What to do | Please return the following entries line for line and unchanged, leaving the pictures out of your answer.
########
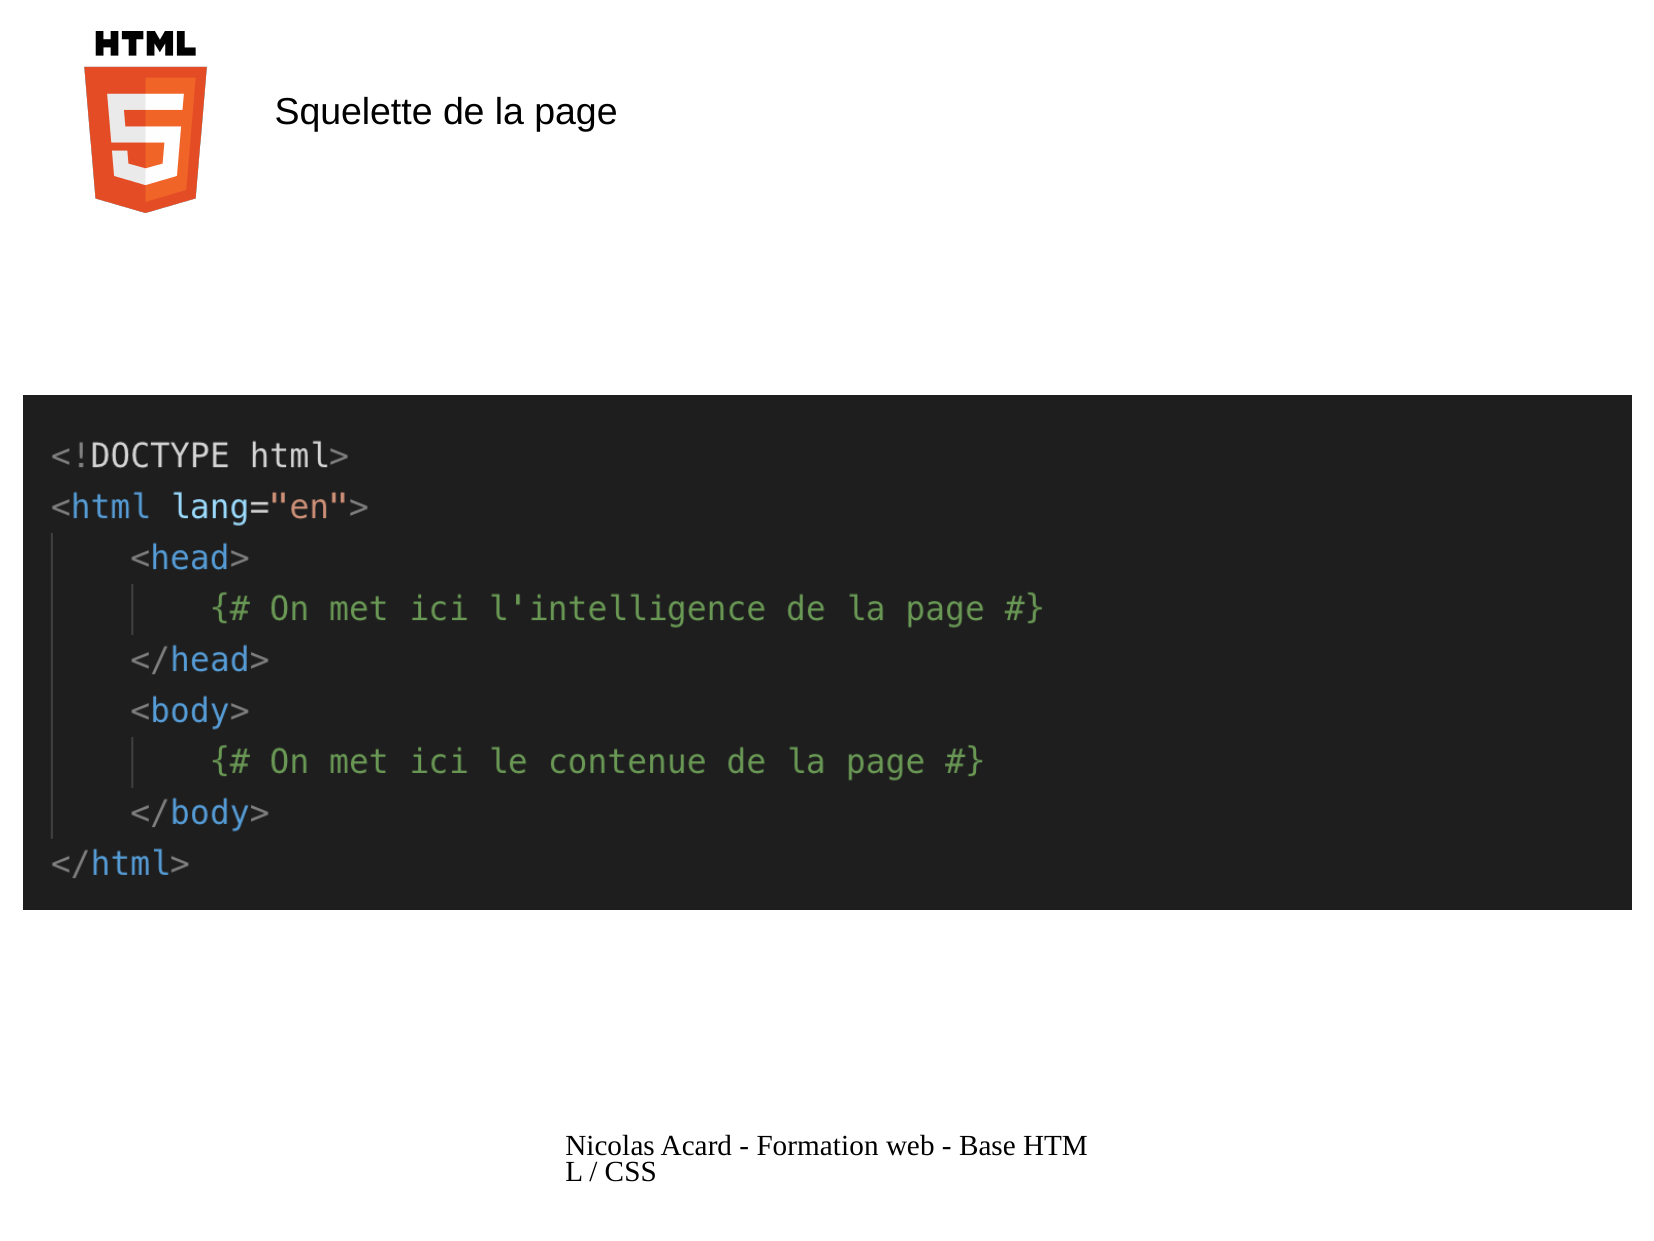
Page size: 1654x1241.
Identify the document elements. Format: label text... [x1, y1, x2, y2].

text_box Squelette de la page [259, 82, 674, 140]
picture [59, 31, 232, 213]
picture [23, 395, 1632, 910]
########
Written response |
Page size: 1654x1241.
Identify the document elements. Format: label text... [x1, y1, x2, y2].

text_box Squelette de la page [259, 82, 674, 140]
picture [59, 31, 232, 213]
picture [23, 395, 1632, 910]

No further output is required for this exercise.